• _The problem_: Retype every line of the listing below, character for character, keeping each line break where it falls.

• _Given data_:
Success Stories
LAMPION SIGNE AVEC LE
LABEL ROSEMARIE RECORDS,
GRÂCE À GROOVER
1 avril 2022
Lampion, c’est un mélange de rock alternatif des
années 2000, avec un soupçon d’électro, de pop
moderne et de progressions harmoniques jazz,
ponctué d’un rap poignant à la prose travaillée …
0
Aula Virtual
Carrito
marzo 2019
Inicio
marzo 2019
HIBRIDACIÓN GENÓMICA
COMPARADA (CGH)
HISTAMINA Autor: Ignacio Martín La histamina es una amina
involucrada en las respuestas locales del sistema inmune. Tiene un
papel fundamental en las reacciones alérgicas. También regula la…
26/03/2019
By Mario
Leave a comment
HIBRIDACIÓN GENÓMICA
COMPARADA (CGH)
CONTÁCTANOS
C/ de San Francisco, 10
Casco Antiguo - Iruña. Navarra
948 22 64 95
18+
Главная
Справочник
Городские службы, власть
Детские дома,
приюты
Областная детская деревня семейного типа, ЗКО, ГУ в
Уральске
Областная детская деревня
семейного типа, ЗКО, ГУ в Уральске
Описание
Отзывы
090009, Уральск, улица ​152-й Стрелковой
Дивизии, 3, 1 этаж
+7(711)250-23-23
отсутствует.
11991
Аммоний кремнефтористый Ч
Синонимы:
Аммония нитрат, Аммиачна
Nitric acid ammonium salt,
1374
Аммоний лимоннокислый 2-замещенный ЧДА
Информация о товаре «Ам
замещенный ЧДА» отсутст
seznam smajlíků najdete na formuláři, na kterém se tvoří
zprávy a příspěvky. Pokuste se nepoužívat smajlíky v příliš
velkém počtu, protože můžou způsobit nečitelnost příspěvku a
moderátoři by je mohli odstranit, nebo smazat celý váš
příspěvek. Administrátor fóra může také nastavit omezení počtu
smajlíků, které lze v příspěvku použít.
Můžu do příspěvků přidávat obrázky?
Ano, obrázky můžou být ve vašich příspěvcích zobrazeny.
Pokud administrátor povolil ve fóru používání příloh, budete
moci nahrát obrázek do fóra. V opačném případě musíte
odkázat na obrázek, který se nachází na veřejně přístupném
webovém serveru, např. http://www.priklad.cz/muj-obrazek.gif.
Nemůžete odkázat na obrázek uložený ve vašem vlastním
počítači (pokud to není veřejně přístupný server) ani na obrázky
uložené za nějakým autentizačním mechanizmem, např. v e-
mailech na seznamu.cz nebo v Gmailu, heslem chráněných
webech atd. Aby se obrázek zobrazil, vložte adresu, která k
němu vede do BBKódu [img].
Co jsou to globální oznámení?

• _Task output_:
Success Stories
LAMPION SIGNE AVEC LE
LABEL ROSEMARIE RECORDS,
GRÂCE À GROOVER
1 avril 2022
Lampion, c’est un mélange de rock alternatif des
années 2000, avec un soupçon d’électro, de pop
moderne et de progressions harmoniques jazz,
ponctué d’un rap poignant à la prose travaillée …
0
Aula Virtual
Carrito
marzo 2019
Inicio
marzo 2019
HIBRIDACIÓN GENÓMICA
COMPARADA (CGH)
HISTAMINA Autor: Ignacio Martín La histamina es una amina
involucrada en las respuestas locales del sistema inmune. Tiene un
papel fundamental en las reacciones alérgicas. También regula la…
26/03/2019
By Mario
Leave a comment
HIBRIDACIÓN GENÓMICA
COMPARADA (CGH)
CONTÁCTANOS
C/ de San Francisco, 10
Casco Antiguo - Iruña. Navarra
948 22 64 95
18+
Главная
Справочник
Городские службы, власть
Детские дома,
приюты
Областная детская деревня семейного типа, ЗКО, ГУ в
Уральске
Областная детская деревня
семейного типа, ЗКО, ГУ в Уральске
Описание
Отзывы
090009, Уральск, улица ​152-й Стрелковой
Дивизии, 3, 1 этаж
+7(711)250-23-23
отсутствует.
11991
Аммоний кремнефтористый Ч
Синонимы:
Аммония нитрат, Аммиачна
Nitric acid ammonium salt,
1374
Аммоний лимоннокислый 2-замещенный ЧДА
Информация о товаре «Ам
замещенный ЧДА» отсутст
seznam smajlíků najdete na formuláři, na kterém se tvoří
zprávy a příspěvky. Pokuste se nepoužívat smajlíky v příliš
velkém počtu, protože můžou způsobit nečitelnost příspěvku a
moderátoři by je mohli odstranit, nebo smazat celý váš
příspěvek. Administrátor fóra může také nastavit omezení počtu
smajlíků, které lze v příspěvku použít.
Můžu do příspěvků přidávat obrázky?
Ano, obrázky můžou být ve vašich příspěvcích zobrazeny.
Pokud administrátor povolil ve fóru používání příloh, budete
moci nahrát obrázek do fóra. V opačném případě musíte
odkázat na obrázek, který se nachází na veřejně přístupném
webovém serveru, např. http://www.priklad.cz/muj-obrazek.gif.
Nemůžete odkázat na obrázek uložený ve vašem vlastním
počítači (pokud to není veřejně přístupný server) ani na obrázky
uložené za nějakým autentizačním mechanizmem, např. v e-
mailech na seznamu.cz nebo v Gmailu, heslem chráněných
webech atd. Aby se obrázek zobrazil, vložte adresu, která k
němu vede do BBKódu [img].
Co jsou to globální oznámení?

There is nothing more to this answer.